Moreover, the influence on IL-1 and IL-6 production in vitro was determined. The present study has shown that iron chloride increases IL-1 concentration and decreases IL-6 concentration secreted into the cell culture supernatant by mouse embryo fibroblasts [45]. Investigations performed by other authors have found a higher release of IL-6 from mouse epidermal JB6 cells induced by Fe3+ when compared with control cells [46]. The investigations performed by Bergman et al. are in contrast with our investigations. They have shown that peripheral blood mononuclear cells (PBMC) incubated with 50 and 100 g% iron have secreted significantly lower amounts of IL-1 than control cells. Moreover, iron at concentrations of 50, 100 and 200 g% had no effect on IL-6 release from these cells [47]. These discrepancies may be explained by the different cell models. Thus, these problems still demand a lot of investigation.
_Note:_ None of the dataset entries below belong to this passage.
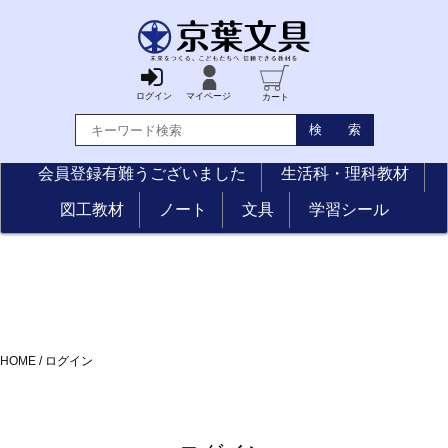
ログイン
マイページ
カート
会員登録有難うございました
生活科・理科教材
図工教材
ノート
文具
学習シール
HOME
/
ログイン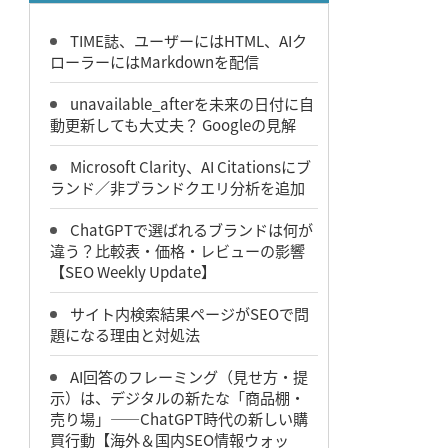
TIME誌、ユーザーにはHTML、AIク
ローラーにはMarkdownを配信
unavailable_afterを未来の日付に自
動更新しても大丈夫？ Googleの見解
Microsoft Clarity、AI Citationsにブ
ランド／非ブランドクエリ分析を追加
ChatGPTで選ばれるブランドは何が
違う？比較表・価格・レビューの影響
【SEO Weekly Update】
サイト内検索結果ページがSEOで問
題になる理由と対処法
AI回答のフレーミング（見せ方・提
示）は、デジタルの新たな「商品棚・
売り場」――ChatGPT時代の新しい購
買行動【海外＆国内SEO情報ウォッ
The investigations performed by Zhdanova et al. [48] on non-pregnant women with latent deficiency anemia have shown, that phagocytic index of phagocytes cells (mostly neutrophils and monocytes) increase when compared with control group. However, the investigations performed by Barkova et al. [49] have shown that phagocytic index (the percentage of phagocytes cells) of monocytes obtained from breast-feeding women with iron deficiency anemia (IDA) and latent iron deficiency (LID) decreases when compared with control. That confirm Bergman’s et al. [50] investigations, which have shown, that percentage of phagocyting neutrophils from IDA patients was lower as compared with the control group. The percentage of monocytes engaged in phagocytosis was similar in both groups and was not affected by addition of iron. That corresponds with our investigations, which have shown that iron have no effect on metabolic activity of phagocyting cells. The potentially effects of iron on immune cells are presented on Fig. 2.